La CIIVISE a publié un document qui montre, données à l'appui, qu'il existe un grand nombre d'enfants qui ont subi ou subissent des violences sexuelles, en particulier dans le milieu proche des enfants : leur domicile. La CIIVISE rappelle que le nombre de victimes en France est de 160 000 enfants par an.

Un aspect important du processus de la victime dès le début est le soutien social qu'elle reçoit. La nature du soutien social reçu par la victime est d'une importance vitale pour la suite de sa vie. Ce soutien peut être positif, négatif ou absent.

Un problème transversal est le soutien négatif des proches et des institutions, qui manifestent de l'incrédulité ou de l'incompréhension à l'égard de la victime parce qu'elle ne leur a pas parlé plus tôt. En d'autres termes, la victime, déjà vulnérable en raison de ce qui lui est arrivé, ne se sent pas soutenue par son entourage et se sent jugée lorsqu'elle parle de ce qui lui est arrivé, ce qui conduit à un effondrement psychologique.

« Un enfant qui révèle des violences et qui perçoit dans un mot, un regard ou une attitude qu'il n'est pas cru, court le risque d'une rupture psychologique. S'il n'est pas immédiatement protégé, il perd confiance dans “le monde des adultes”. » (CIIVISE, 2023).

Comme l'indique la CIIVISE, pour les enfants qui ont souffert de la part d'une personne proche, le degré de proximité de cette personne fait qu'il est difficile pour la victime de se sentir en sécurité et de révéler ce qui lui arrive de la part de son agresseur. Selon les données de la CIIVISE, seulement 13% des victimes ont révélé la violence au moment de l'incident et 58,5% l'ont fait plus de 10 ans après.

Des mères qui sont aussi victimes

Les données de la CIIVISE révèlent que dans 66% des cas, le premier confident de la victime est sa mère. Dans le cas de l'inceste, c'est le cas dans 71% des cas. 

On peut donc dire, d'après ces données, que l'instinct de l'enfant le pousse à se tourner vers sa mère pour se protéger.

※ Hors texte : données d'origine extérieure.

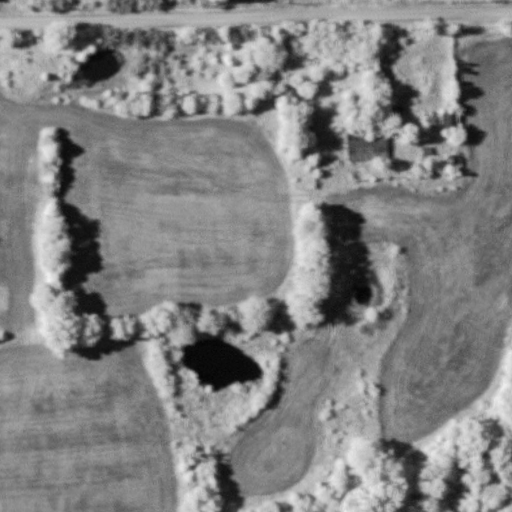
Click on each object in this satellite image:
road: (256, 16)
building: (450, 121)
building: (367, 143)
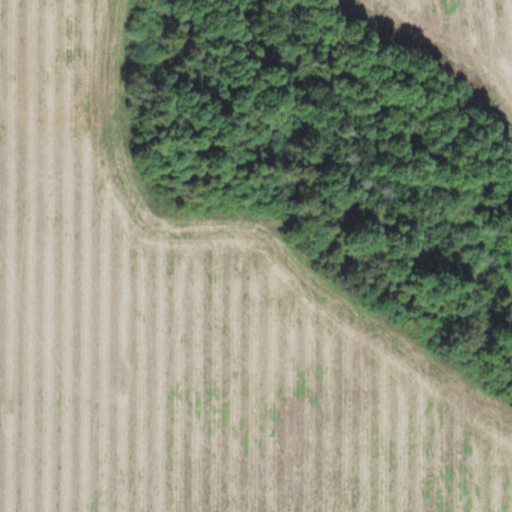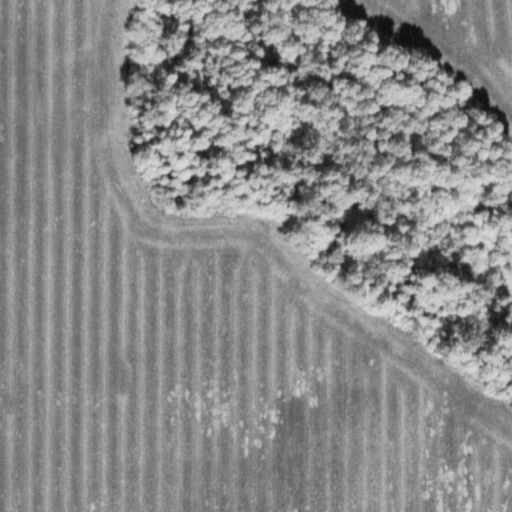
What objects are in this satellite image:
crop: (452, 44)
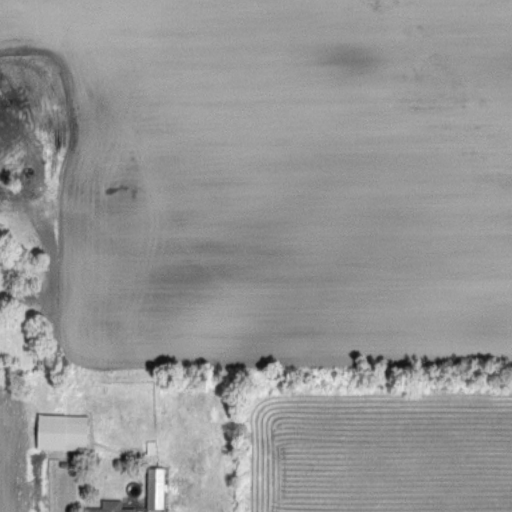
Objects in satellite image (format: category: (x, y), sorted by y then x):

Mais il arrive souvent que des mères soient jugées et montrées du doigt pour avoir voulu protéger leurs enfants, c'est-à-dire que la mère signale la situation et qu'un juge l’accuse d’aliénation parentale, de sorte que la souffrance de l'enfant est reléguée au second plan et que ses paroles révélatrices sur ce qui s'est passé ne sont pas prises en compte. Par conséquent, en plus de la souffrance de la victime qui a subi des violences sexuelles de la part d'une autre personne, les institutions qui devraient la soutenir pointent du doigt sa mère : sa principale confidente et la personne qui la protège.

Un besoin ignoré : les victimes laissées sans soutien social 

Le soutien social est primordial pour les enfants victimes de violences sexuelles, en particulier le soutien social positif qui équivaut à “je te crois, je te protège”. 

Pour que l’enfant ne bénéficie pas de ce soutien social positif, la stratégie de l’agresseur sera d’imposer le silence à sa victime tout en la gardant sous son emprise. Qui plus est, cette stratégie se renforce lorsque l’agresseur fait partie du groupe social de l’enfant, près d’un cas sur deux les agressions sont produites par un membre de la famille. 

dans le cas où l’enfant ne reçoit pas de soutien social positif, mais négatif, on peut constater que le confident va le faire culpabiliser “je te crois mais tu me mets dans une situation impossible”. L’enfant se retrouve donc dans un conflit de protection, entre révéler les violences pour être protégés ou éviter les conséquences pour ses proches. 

Un autre cas de figure, c’est lorsque l’enfant se confie sur les violences qu’il subit, le choc est trop grand pour le confident, l’incrédulité de l’adulte lui permet de se protéger, de se dire « non c’est faux, ceci n’est pas possible », car l’agresseur est membre de la famille et est une personne aimé du confident. 

« Je suis mère de trois enfants, dont une petite fille qui m’a révélée être incestée par son père. Je ne l’ai pas crue sur le moment car c’était trop violent pour moi ». Mme R.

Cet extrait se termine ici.